Unless you’ve been living completely off-grid or are inhabiting a tent in the wilderness without a Wi-Fi connection, chances are the Internet plays a role in your and your kid’s lives. In fact, these days, most of my conversations with other parents have something to do with the Internet, technology and screentime. We roll our eyes at the latest YouTube sensation. We wring our hands wondering when it’s the right time to get our kids their own phone. We ask each other about screen time limits, and share information about video game ratings.
And always, at the back of our minds is the nagging question: am I doing enough to make sure my kids are safe?
February 6th is Safer Internet Day, which is an international “call to action for every stakeholder to play their part in creating a better internet for everyone, in particular the youngest users out there.” We recently had a chance to talk to the folks at Facebook – the social media platform of choice for many of us (and our kids) – about internet safety.
“Safer Internet Day is a day to step back and focus on online safety, but at Facebook we think about it every day,” Antigone Davis, Global Head of Safety for Facebook, told Scary Mommy.
A mom, former teacher, and former policy advisor, Davis helps the tech giant address cyber-safety issues, and she has also spoken to hundreds of families to help them take advantage of all that the Internet has to offer while also ensuring that their kids are protected.
When asked about what parents can do to keep their kids safe on the Internet, Davis said that, first and foremost, parents need to trust themselves. Many of the safety skills used offline also apply to online safety.
“Just like you’d talk to kids about looking both ways when cross street, you want to talk to kids about safety online,” Davis said.
She also stressed the importance of having conversations about safe and responsible online behavior as early as possible. When kids are younger, she said, it’s much easier to set parameters regarding technology use in the family and reinforce those parameters, than it is to introduce rules for the first time when the child is in their teen years.

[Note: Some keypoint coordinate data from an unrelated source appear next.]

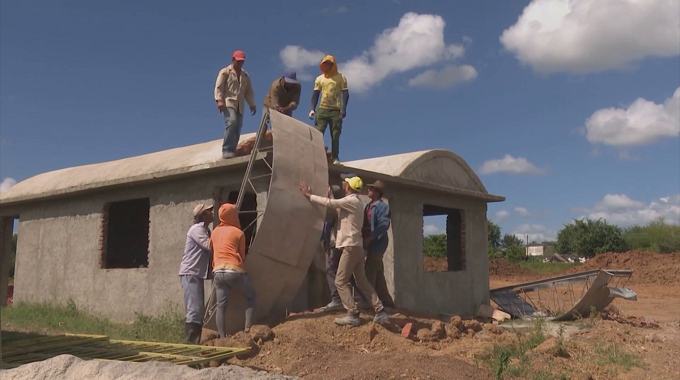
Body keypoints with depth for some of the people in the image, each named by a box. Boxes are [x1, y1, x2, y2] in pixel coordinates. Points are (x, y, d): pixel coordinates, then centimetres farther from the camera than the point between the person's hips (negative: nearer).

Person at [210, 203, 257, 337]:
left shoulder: (215, 231, 15)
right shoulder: (238, 233, 3)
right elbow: (242, 255, 8)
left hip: (218, 272, 4)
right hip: (234, 271, -4)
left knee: (221, 306, 5)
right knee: (251, 297, 14)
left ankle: (222, 337, 0)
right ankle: (248, 328, 1)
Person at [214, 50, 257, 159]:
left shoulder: (245, 76, 23)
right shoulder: (225, 72, 5)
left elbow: (249, 91, 22)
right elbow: (218, 87, -5)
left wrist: (252, 104, 11)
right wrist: (219, 100, -19)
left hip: (239, 106, 6)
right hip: (227, 103, -6)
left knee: (237, 129, -3)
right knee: (232, 122, -28)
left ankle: (231, 151, 0)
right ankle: (227, 150, -29)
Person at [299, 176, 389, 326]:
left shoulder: (351, 201, -13)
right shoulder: (355, 202, 16)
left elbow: (330, 203, -18)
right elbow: (334, 204, 18)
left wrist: (309, 195, -10)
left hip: (351, 247, -9)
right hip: (356, 247, 9)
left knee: (340, 281, -5)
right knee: (362, 282, 10)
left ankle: (353, 315, -6)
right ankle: (380, 311, 8)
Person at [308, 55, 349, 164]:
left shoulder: (341, 77, 6)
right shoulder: (319, 78, 14)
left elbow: (345, 93, 0)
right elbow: (315, 94, 11)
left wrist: (343, 108, -13)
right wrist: (312, 109, -2)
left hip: (336, 110, -2)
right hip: (322, 109, 2)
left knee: (335, 135, -4)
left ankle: (335, 157, -1)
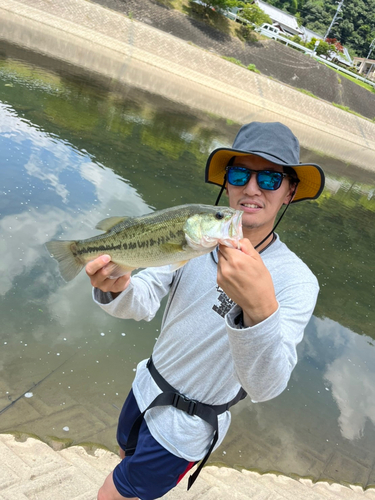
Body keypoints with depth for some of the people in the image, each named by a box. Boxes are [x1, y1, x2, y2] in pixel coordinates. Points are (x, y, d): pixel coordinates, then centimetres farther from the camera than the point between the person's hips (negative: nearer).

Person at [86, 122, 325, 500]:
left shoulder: (296, 281, -26)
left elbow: (265, 387, -36)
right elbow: (144, 301, -16)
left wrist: (260, 308, -55)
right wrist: (117, 288, -39)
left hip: (186, 426, -5)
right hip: (147, 385, 5)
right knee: (128, 455, 32)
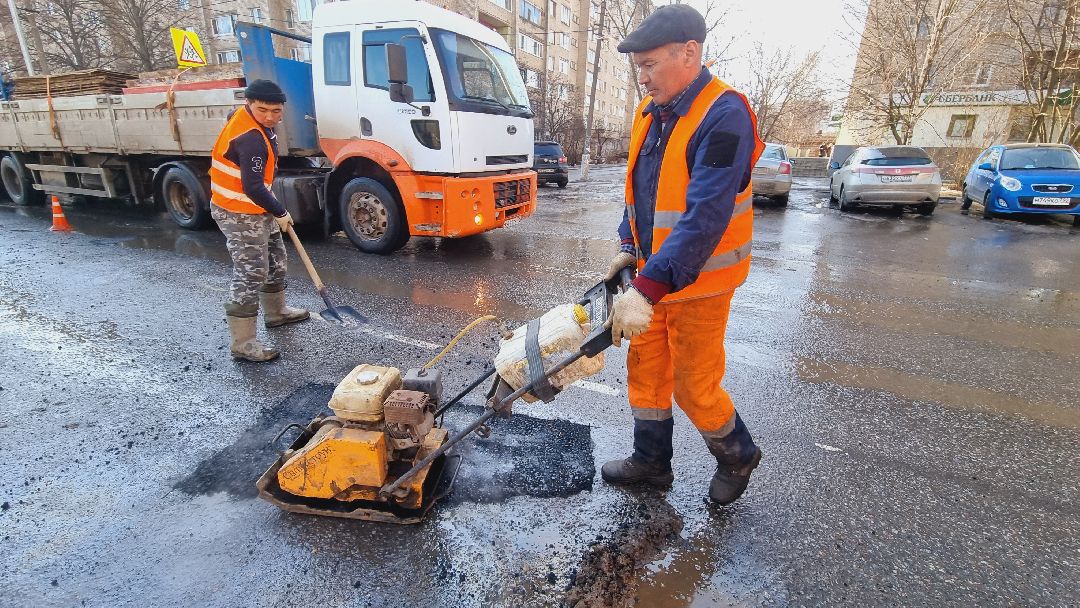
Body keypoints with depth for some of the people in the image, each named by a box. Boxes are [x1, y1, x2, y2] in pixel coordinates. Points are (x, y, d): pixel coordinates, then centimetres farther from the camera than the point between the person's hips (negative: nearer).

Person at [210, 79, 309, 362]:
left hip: (255, 209, 11)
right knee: (250, 274, -9)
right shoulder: (251, 139, -26)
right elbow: (252, 187, -27)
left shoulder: (245, 116, 7)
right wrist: (280, 213, -14)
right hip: (240, 214, -11)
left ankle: (276, 312, 42)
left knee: (274, 258, 23)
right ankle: (243, 344, -3)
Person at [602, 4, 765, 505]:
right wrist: (629, 247, 7)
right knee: (645, 369, 14)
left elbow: (704, 219, -29)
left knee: (694, 386, 4)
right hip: (653, 273, 8)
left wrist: (647, 289, -34)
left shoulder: (724, 116, -20)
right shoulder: (650, 113, 6)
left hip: (699, 280, -8)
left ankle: (738, 456, 34)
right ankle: (651, 461, 34)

Finally, she suggests that parents be good role models for responsible Internet use, though Davis admits that this is hard even for her. “When my daughter got her first phone, we asked her to put the phone down an hour before bed,” she said. “So, I had to do that too.” She said it wasn’t always easy, but it helped shape her family’s standards regarding responsible Internet use.
As a parent, not only am I concerned with the addictive nature of the Internet and technology apps, but also with cyber bullying. Fortunately, this seems to be an issue that many tech companies also take seriously. For instance, Facebook has a Bullying Prevention Hub within its Safety Center filled with resources to help parents, teens, and educators deal with these issues from all angles.
Of course, parents should take a few minutes to double-check the privacy settings on their children’s devices (and any devices they use, for that matter). For instance, on Facebook, you can set your privacy settings to public, friends, or customizable groups of people. Facebook also offers a privacy check-up that prompts you to periodically check your privacy settings to make sure they are up-to-date.
There are parental controls that can be enabled to prohibit certain content from being accessible, as well. But Internet safety takes more than a check-the-box approach.
As a mom, Davis also has a number of practical tips for parents. For instance, she said that whenever her daughter downloaded new apps, she took the time to have her daughter show her how the app worked. They talked about why her daughter liked the app, and that conversation provided an opportunity to look into the safeguards in place.
Ultimately, Davis wants parents to know that Facebook is listening to them. After talking with thousands of parents and parent groups, Facebook recently launched Messenger For Kids, an app designed to allow kids to message friends and family in a controlled environment. Unlike the Facebook platform, which requires a child to be at least 13 years old, parents control the app, and content (such as gifs) are age-appropriate.
When asked for some mom-to-mom advice on dealing with Internet safety, Davis reiterated the importance of engaging in conversations about Internet safety early.
“It’s never too soon to start talking about it,” said Davis.
Now if you’ll excuse me, I need to go have a conversation with my son about the apps he downloaded over the weekend.